[Opening EXTRACT section]

I go with thefulminator theory. It happened to us. removed the whole lock assembly (while locked). The lock has a small linkage in it from the key to the bolt. It's held inplace by a plate with 2 or 3 screws. In my case the screws came loose and the linkage fell out of the hole.

We were locked IN our 5ver and couldn't get out.







So out through the emergency window with keys to unlock the door. This didn't work either.







This is when I started to rip and tear.


----------



## thefulminator

You know this is the best advertising for having a bike door.


----------



## jimboy

Thanks for all the help. We were able to get it opened. The deadbolt just hung up. Luckily we were home when this happened.

Thanks


----------



## Oregon_Camper

thefulminator said:


> You know this is the best advertising for having a bike door.


Or an Outback with two doors..


----------



## duggy

Oregon_Camper said:


> You know this is the best advertising for having a bike door.


Or an Outback with two doors..








[/quote]

Or two doors & a bike door!!!


----------



## RVdogs

Same thing happened to the rear door on our 2010 250RS. I couldn't get at the lock assembly. Took it to Camping World and they couldn't unlock it from the outside either. Their service key works but our key won't. So we're waiting for a new lock to arrive.

[Closing EXTRACT section]

● **WRITTEN TASK**: Extend the forum thread about the stuck RV door lock, picking up right after its last sentence. The rows after this point are separate material and are not part of the forum thread.

[Opening EXCERPTED DATA section]

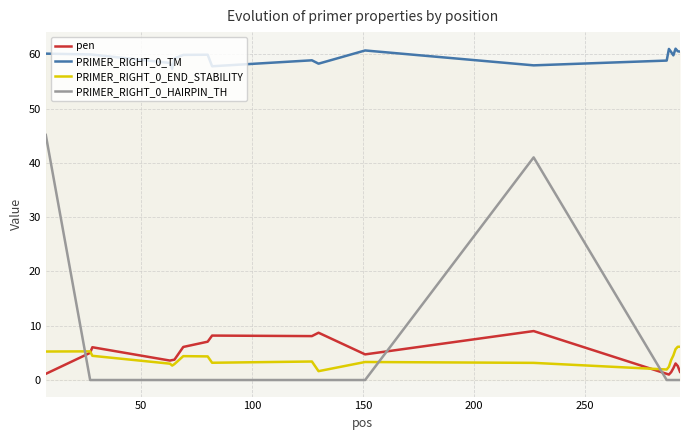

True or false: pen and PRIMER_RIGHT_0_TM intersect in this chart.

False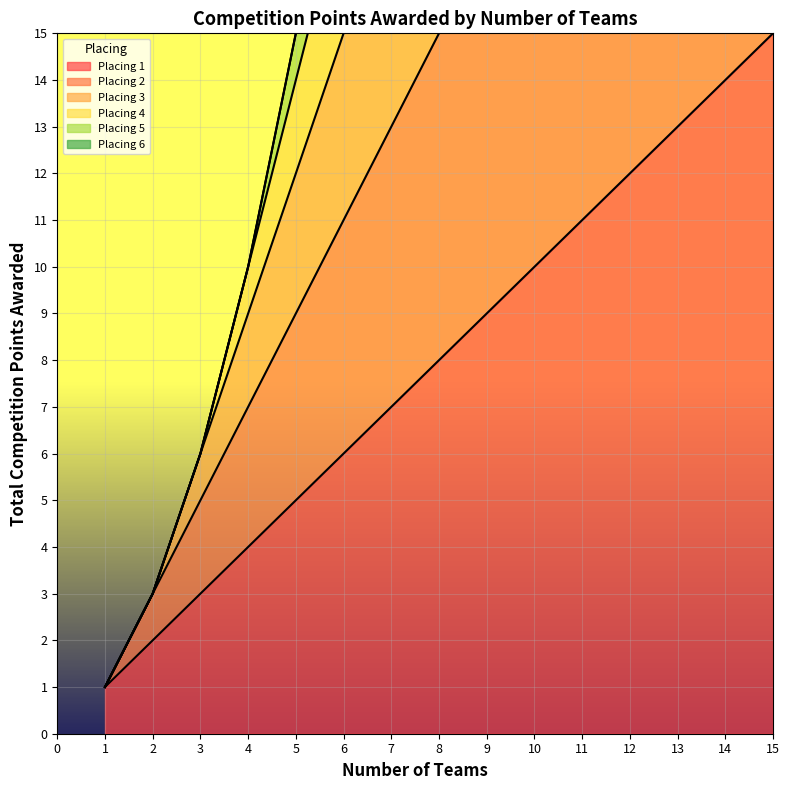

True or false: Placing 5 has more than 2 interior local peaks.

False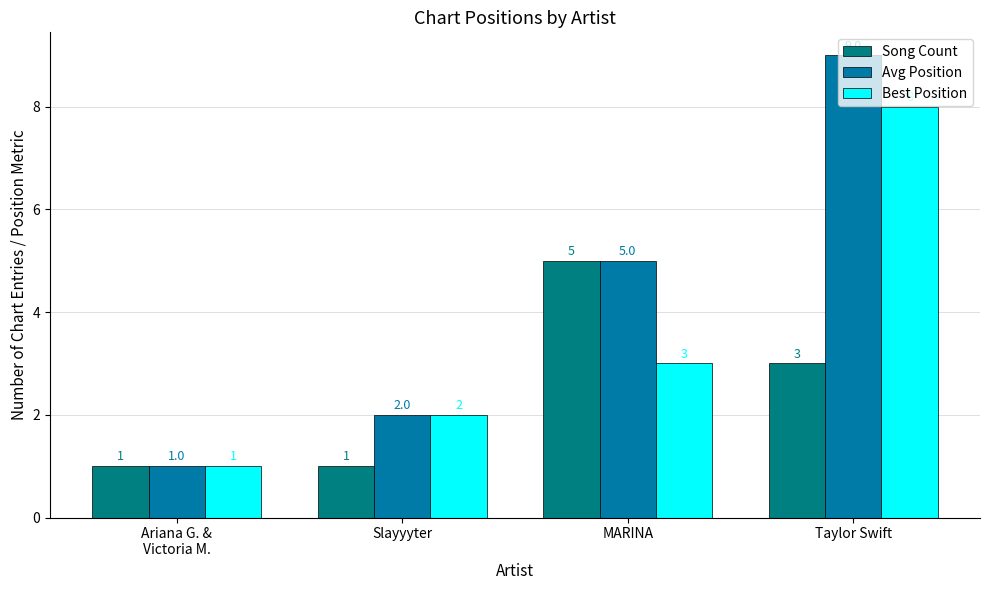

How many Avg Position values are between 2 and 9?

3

[Closing EXCERPTED DATA section]
[Opening EXCERPTED DATA section]

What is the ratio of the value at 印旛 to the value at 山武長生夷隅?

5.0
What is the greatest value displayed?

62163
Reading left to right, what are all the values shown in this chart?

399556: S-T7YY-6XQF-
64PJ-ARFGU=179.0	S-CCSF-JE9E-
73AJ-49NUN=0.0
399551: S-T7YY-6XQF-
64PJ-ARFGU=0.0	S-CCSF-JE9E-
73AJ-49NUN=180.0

[Closing EXCERPTED DATA section]

● **TASK OUTPUT**:
----------



## Tangooutback

I had similar problem with mine. After struggling with it for awhile it finally opened. I squirted a generous amount of WD40 in it and since then it has been working fine....but I still feel uneasy with the lock. Luckily there are two doors plus the bike door.

I am pondering on perhaps doing some modification to fit a standard house lock assembly. House lock assembly is almost foolproof.


----------



## thefulminator

When I was first looking at Outbacks, a salesman at a camping world went to unlock the entry door for me, turned the key the wrong way and pulled the cylinder completely out of the lock. I'm guessing that those who had problems may have turned the key the wrong way and messed up the lock somehow.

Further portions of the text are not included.